Thursday, February 28, 2008

Leo Bellina, Integral Education after Abu Ghraib: Participatory Education and Practices of Citizenship

(This presentation was part of the CIIS' Multiversity, Feb. 2008)

The title of this presentation paraphrases an essay title by Henri Giroux, in which the author examines the role of higher education in making possible critical, engaged citizenship that is able to challenge the increasing normalization of violence against “the other” within and outside of the US. The presentation relates this urgent challenge of higher education with the results of last year’s student-research, in which participants re-envisioned practices of “integral governance” at CIIS as attentive to equity and diversity, and therefore productive of skills to live, work, imagine, and build alliances in the world of difference/diversity we already live in today.

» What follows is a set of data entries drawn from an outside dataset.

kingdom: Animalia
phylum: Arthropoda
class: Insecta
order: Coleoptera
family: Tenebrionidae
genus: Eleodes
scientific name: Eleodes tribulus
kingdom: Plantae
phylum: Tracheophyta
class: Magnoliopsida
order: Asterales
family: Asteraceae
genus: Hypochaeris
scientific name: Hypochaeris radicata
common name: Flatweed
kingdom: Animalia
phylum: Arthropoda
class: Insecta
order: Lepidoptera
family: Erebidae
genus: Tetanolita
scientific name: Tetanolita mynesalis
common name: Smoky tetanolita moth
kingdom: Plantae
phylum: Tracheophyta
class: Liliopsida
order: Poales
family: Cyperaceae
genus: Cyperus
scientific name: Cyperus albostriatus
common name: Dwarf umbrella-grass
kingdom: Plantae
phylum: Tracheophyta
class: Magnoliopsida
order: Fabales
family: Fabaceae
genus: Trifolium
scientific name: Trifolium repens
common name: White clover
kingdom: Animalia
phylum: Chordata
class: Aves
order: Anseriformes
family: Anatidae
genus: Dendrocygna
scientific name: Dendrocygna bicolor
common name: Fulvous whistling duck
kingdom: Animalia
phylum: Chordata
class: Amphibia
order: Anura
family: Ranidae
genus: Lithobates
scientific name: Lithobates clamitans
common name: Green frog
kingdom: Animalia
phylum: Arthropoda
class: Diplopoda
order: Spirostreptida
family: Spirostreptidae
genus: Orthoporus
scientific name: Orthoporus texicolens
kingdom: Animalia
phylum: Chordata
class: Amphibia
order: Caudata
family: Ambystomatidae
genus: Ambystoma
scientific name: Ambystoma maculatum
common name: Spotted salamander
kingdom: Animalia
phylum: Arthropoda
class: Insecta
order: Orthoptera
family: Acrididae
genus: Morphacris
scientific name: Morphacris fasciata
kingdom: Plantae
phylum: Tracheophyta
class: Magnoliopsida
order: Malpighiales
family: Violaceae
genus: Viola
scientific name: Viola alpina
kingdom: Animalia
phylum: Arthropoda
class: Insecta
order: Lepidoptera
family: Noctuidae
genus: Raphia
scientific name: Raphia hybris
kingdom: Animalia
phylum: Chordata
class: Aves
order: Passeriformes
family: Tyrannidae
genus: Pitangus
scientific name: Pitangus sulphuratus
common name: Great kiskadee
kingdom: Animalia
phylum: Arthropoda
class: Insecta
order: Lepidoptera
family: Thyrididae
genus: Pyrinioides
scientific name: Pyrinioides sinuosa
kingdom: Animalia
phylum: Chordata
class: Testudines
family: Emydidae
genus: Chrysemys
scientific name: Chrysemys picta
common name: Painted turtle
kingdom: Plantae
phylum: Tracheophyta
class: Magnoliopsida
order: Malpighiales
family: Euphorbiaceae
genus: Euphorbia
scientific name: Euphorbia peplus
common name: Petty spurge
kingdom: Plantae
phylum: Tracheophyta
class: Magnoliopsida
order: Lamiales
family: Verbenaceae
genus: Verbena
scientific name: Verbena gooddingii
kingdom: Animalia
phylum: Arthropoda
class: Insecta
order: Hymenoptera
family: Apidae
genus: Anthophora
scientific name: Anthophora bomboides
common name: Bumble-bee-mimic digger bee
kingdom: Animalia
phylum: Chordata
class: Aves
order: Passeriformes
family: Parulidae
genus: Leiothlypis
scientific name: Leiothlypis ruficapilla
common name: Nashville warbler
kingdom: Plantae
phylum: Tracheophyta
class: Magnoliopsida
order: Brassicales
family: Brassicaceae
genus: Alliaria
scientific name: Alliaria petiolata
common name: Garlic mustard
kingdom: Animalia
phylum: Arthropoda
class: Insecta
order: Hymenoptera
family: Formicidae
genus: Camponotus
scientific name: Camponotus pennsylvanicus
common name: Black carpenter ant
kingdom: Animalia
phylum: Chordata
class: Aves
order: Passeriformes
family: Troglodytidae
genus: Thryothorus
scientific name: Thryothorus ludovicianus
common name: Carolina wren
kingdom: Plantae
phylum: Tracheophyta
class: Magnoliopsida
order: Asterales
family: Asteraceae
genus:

Leo Bellina was hired as an institutional researcher by the Center for Teaching and Learning (Assessment) to ensure the contribution of student voice to the Integral Education essay for WASC. The research was conducted in the spring of 2007, as Participatory Action Research in collaboration with campus groups working against oppression. Before relocating to San Francisco, Leo Bellina worked as a somatic psychotherapist and integrative health counselor in private practice and in NGO contexts on issues of state and sexual violence against immigrant girls and women. She has been an educator on diversity issues in Europe and the US, teaching in schools, psychotherapy trainings and conferences, and for the Naropa University community in Boulder, Colorado.